● The problem
Search the records below for the string "using", and report each line that contains it.

#### Data for this task

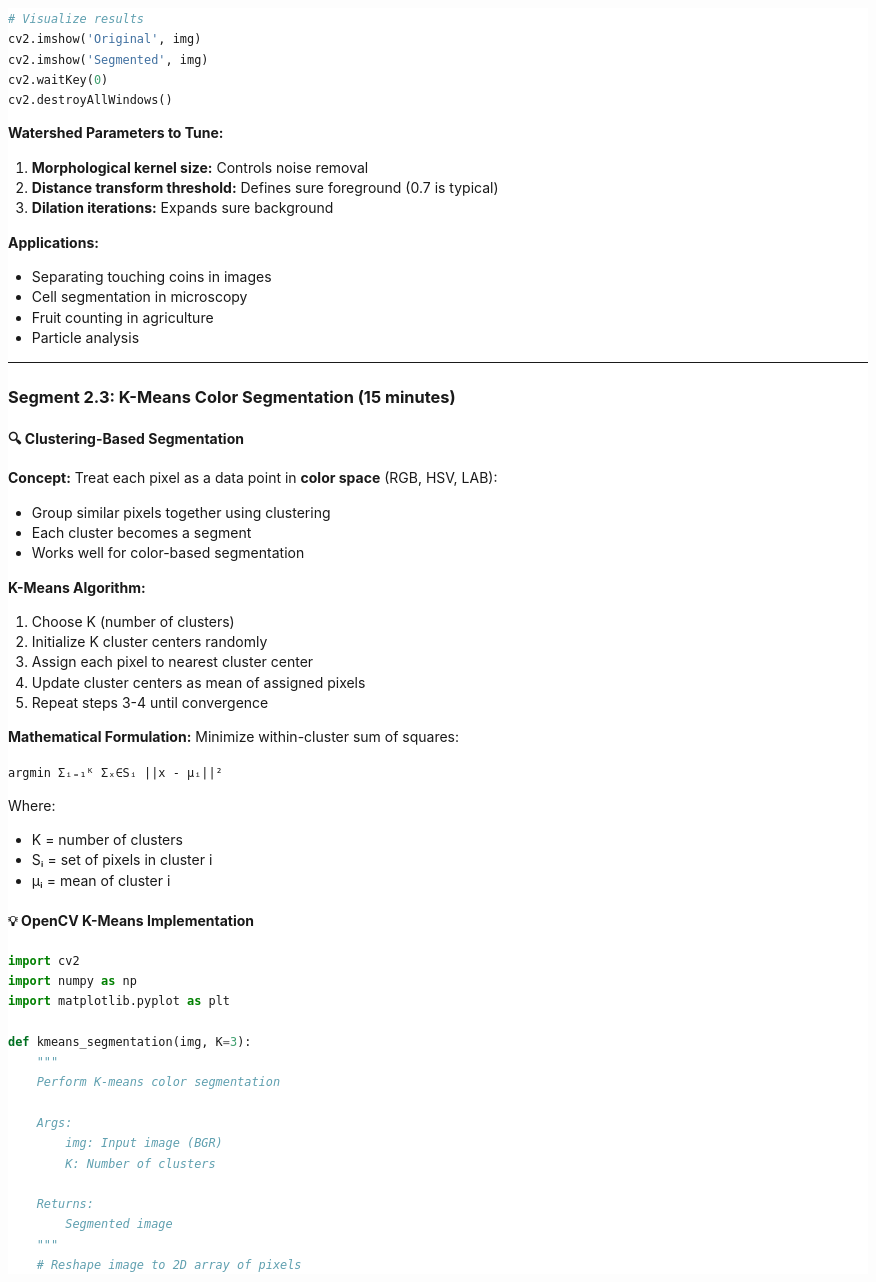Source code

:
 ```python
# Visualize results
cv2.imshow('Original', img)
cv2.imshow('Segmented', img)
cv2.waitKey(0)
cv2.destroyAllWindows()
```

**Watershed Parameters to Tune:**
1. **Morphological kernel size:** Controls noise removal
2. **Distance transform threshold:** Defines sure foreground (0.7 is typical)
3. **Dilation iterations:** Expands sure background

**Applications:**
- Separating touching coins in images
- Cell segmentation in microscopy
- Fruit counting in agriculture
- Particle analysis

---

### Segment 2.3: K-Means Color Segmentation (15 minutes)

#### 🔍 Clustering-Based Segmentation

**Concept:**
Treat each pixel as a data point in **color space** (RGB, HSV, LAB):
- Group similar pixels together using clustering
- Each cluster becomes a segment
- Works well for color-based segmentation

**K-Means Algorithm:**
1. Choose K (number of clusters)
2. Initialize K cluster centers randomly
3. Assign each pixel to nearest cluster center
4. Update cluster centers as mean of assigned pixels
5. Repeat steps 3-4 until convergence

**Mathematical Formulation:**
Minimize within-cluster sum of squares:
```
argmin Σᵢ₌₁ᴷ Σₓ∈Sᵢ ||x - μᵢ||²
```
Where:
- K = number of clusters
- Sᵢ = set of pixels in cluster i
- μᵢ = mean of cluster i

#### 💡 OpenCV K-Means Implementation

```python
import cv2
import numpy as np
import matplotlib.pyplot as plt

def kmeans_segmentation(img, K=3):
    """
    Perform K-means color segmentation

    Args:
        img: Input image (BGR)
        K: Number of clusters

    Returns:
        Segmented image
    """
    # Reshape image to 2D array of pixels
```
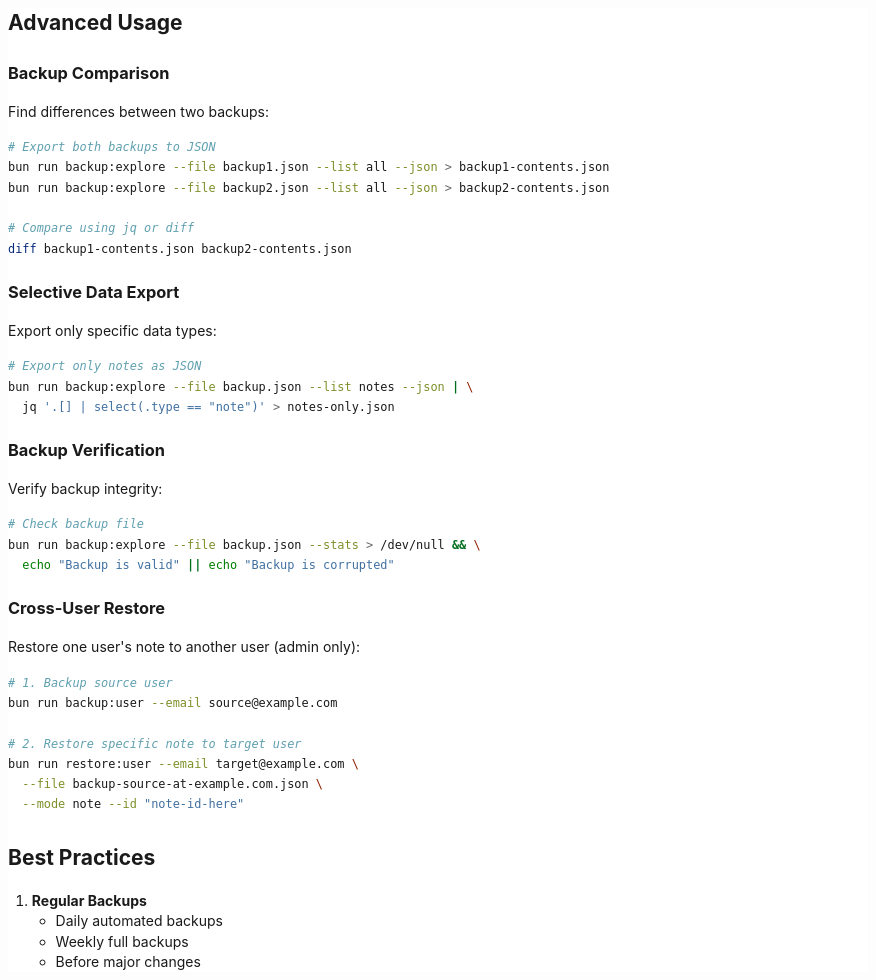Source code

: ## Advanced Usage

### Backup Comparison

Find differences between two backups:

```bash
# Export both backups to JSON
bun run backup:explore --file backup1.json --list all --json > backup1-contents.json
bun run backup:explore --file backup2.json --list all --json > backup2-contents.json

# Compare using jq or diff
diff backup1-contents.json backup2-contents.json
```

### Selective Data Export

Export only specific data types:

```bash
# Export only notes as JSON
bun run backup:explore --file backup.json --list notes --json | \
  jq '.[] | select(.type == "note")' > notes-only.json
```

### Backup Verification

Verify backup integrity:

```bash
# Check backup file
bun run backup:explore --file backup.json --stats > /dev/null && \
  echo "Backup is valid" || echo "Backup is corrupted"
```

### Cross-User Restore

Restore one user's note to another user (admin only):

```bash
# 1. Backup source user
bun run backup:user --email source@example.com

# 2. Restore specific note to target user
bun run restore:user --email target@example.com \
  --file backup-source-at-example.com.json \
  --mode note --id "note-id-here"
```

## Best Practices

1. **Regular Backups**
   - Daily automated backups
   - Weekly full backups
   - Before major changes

########

● Exercise answer
- Group similar pixels together using clustering
# Compare using jq or diff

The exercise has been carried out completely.